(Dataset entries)
★ ★ ★

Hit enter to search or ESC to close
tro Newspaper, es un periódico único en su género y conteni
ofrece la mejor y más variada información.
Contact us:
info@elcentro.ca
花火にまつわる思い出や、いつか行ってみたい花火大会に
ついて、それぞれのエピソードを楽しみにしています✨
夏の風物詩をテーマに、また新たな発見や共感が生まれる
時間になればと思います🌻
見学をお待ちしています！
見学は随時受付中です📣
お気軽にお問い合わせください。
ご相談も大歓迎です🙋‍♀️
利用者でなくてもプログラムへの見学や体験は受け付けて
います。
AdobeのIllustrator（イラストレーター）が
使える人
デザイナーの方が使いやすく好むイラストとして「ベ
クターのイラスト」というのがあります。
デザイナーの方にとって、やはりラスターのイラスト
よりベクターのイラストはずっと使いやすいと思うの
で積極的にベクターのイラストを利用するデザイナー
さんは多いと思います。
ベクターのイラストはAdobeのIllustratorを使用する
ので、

★ ★ ★

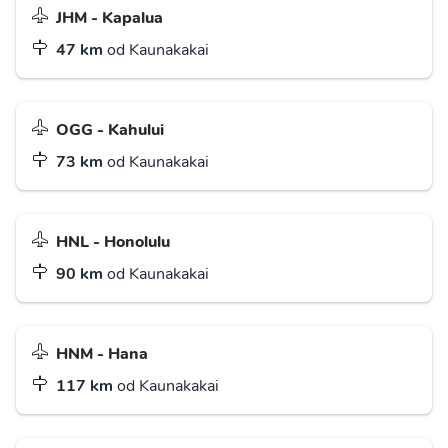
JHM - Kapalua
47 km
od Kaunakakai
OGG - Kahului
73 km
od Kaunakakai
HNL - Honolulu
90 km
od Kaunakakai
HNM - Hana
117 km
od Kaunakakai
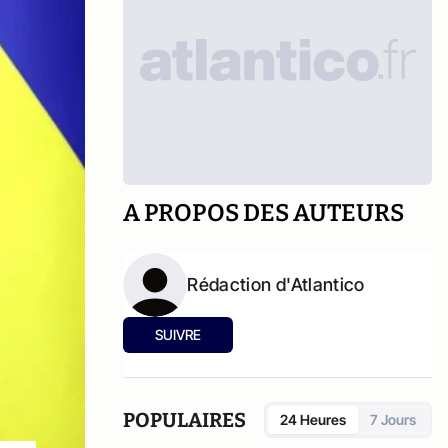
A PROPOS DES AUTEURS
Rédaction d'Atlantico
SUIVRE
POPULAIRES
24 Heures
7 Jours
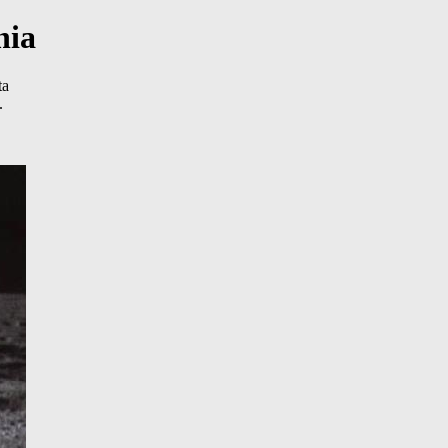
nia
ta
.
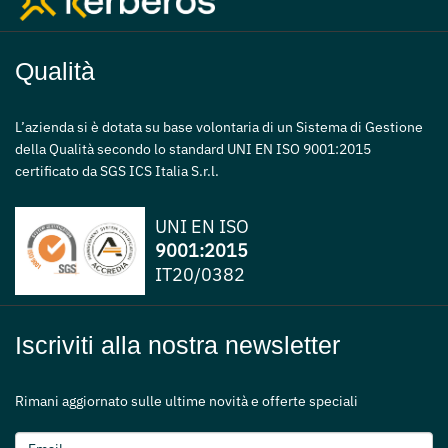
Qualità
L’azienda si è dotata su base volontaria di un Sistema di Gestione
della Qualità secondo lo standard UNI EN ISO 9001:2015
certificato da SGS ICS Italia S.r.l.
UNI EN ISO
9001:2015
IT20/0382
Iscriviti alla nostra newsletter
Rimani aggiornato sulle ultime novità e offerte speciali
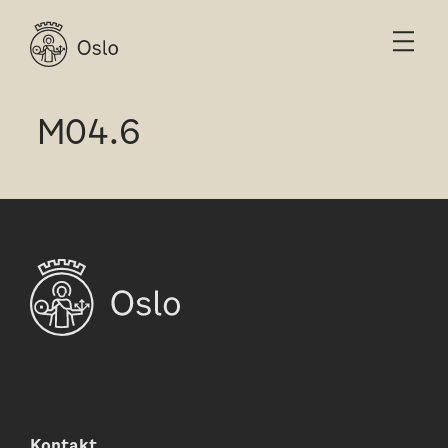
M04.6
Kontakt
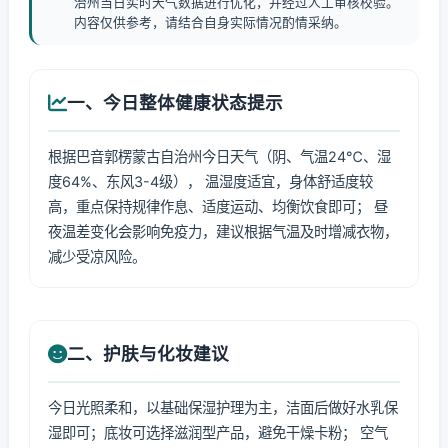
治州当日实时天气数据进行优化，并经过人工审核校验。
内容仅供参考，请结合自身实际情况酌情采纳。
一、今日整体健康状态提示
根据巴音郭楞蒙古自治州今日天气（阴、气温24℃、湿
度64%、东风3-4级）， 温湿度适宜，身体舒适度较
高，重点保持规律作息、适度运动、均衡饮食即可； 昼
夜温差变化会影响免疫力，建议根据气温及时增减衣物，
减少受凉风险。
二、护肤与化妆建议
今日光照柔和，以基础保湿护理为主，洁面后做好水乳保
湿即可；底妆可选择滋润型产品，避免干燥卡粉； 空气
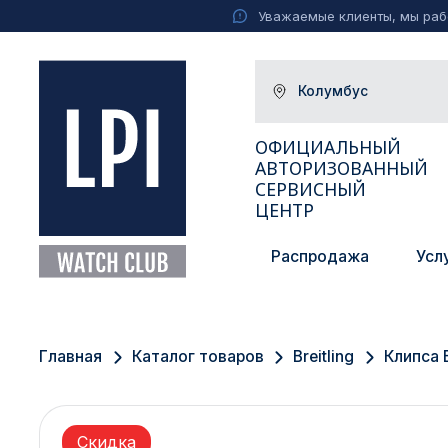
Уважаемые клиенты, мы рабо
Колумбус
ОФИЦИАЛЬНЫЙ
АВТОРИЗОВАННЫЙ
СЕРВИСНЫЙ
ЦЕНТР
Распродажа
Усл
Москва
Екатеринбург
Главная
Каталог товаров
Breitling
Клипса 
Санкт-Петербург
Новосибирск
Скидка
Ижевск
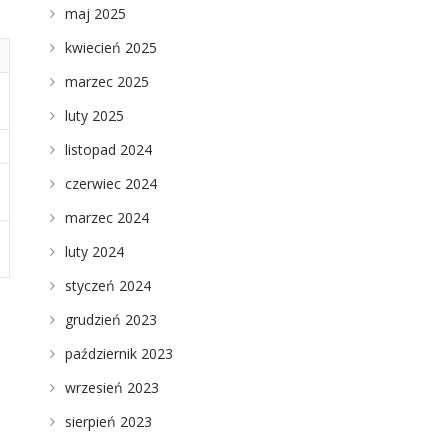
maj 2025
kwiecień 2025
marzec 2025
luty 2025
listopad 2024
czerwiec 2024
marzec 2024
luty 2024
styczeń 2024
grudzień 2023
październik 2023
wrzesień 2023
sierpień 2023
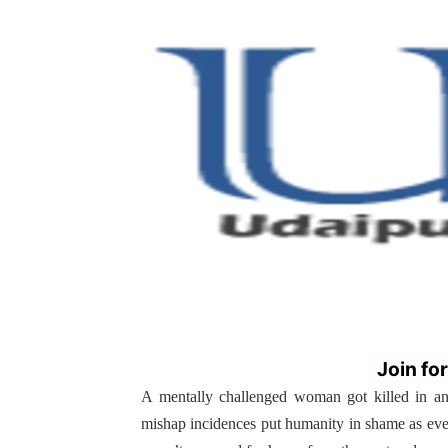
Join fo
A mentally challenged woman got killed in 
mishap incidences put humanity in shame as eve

★ ★ ★

To-do item:
I'd like the lines above from the one with "Hit enter to search or ESC to close" up to and including the one with "デザイナーの方にとって、やはりラスターのイラスト" copied exactly, with no other lines.

Result for this exercise:
Hit enter to search or ESC to close
tro Newspaper, es un periódico único en su género y conteni
ofrece la mejor y más variada información.
Contact us:
info@elcentro.ca
花火にまつわる思い出や、いつか行ってみたい花火大会に
ついて、それぞれのエピソードを楽しみにしています✨
夏の風物詩をテーマに、また新たな発見や共感が生まれる
時間になればと思います🌻
見学をお待ちしています！
見学は随時受付中です📣
お気軽にお問い合わせください。
ご相談も大歓迎です🙋‍♀️
利用者でなくてもプログラムへの見学や体験は受け付けて
います。
AdobeのIllustrator（イラストレーター）が
使える人
デザイナーの方が使いやすく好むイラストとして「ベ
クターのイラスト」というのがあります。
デザイナーの方にとって、やはりラスターのイラスト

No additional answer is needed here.